23 Nov 2024
Sunday 7 October 2012 - 12:32
Story Code : 6988

US barbs may block India’s pay path for Iran oil

US barbs may block India’s pay path for Iran oil
By The Times of India

NEW DELHI: India's sole means of dollar payment to Iran for oil may be blocked if a new round of US sanctions is put in place. Diplomatic sources said new sanctions currently on the drafting table could be unleashed after the US presidential election in November.

India currently uses Turkey's Halkbank to route dollar payments to Iran. The new set of sanctions being contemplated would close that route. If these sanctions go through, India's options would be constrained and New Delhi would be heavily dependent on a continuation of the waiver that it currently enjoys. The US administration gave India a waiver on the Iran sanctions, but this was only for 180 days. Japan is the only country that has been given an extension of the waiver.

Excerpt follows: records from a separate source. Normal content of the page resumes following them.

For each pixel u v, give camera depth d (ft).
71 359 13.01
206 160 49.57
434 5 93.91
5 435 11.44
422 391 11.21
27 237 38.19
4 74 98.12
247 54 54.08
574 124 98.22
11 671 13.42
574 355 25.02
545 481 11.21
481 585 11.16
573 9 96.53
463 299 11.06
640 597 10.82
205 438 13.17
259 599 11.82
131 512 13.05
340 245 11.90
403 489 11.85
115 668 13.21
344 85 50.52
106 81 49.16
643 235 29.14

India is also allowed to pay around 45% of the payment in rupees, which New Delhi wants to use to invest in projects in Iran. India has stepped on the gas to develop the port following a huge endorsement by Iran and Afghanistan. Be that as it may, fresh sanctions on Iran would make India's intentions of staying engaged in Iran more difficult.

Reuters quotes US Congressman Robert Menendez as saying he hopes the additional sanctions will become part of an annual defence policy bill that the Senate and House must finalize after the US presidential poll.

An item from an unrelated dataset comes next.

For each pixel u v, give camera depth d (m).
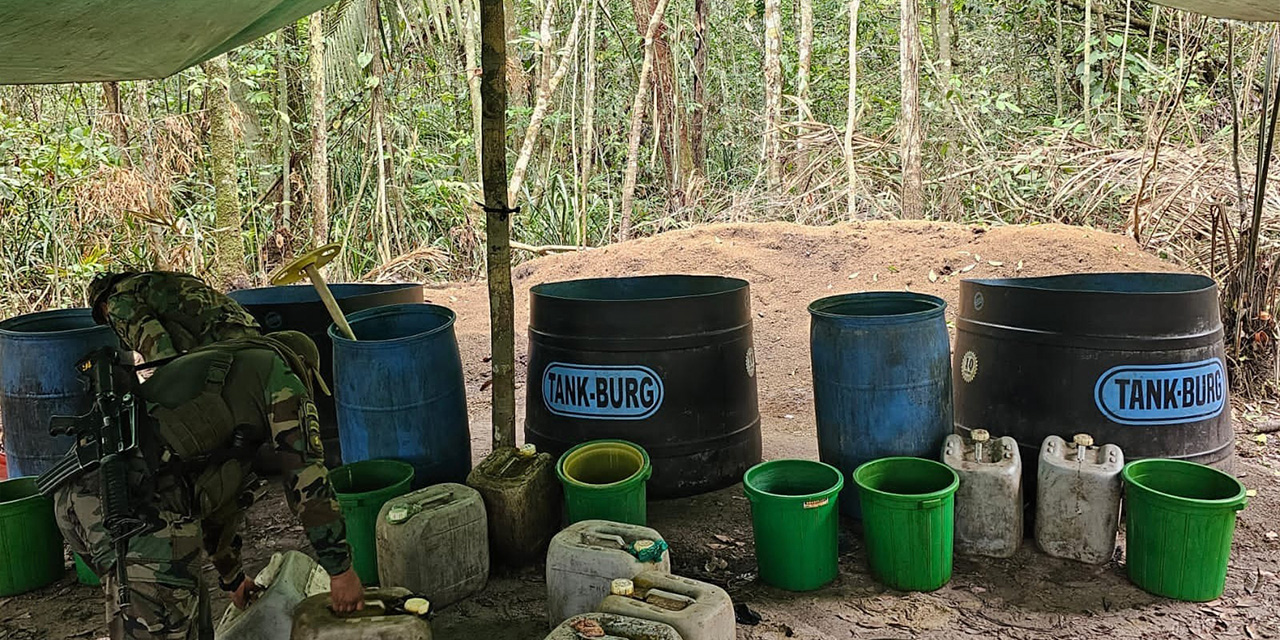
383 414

Sources also said EU countries might add to their own basket of sanctions against Iran to perhaps put an embargo on the import of natural gas from Tehran. Now, they have only banned import of oil. Platts, the energy analyst think-tank, observed though that besides Greece, there isn't much gas import from Iran. Iran has the world's second highest gas reserve.

This week's crash of the Iranian rial leading to popular protests in Tehran has, ironically, acted as a spur to the next level of sanctions, which sources here say will be much tougher because they would target other sectors of Iranian economy.

But India doesn't agree with the sanctions programme because it believes they only hurt the people, not the regime.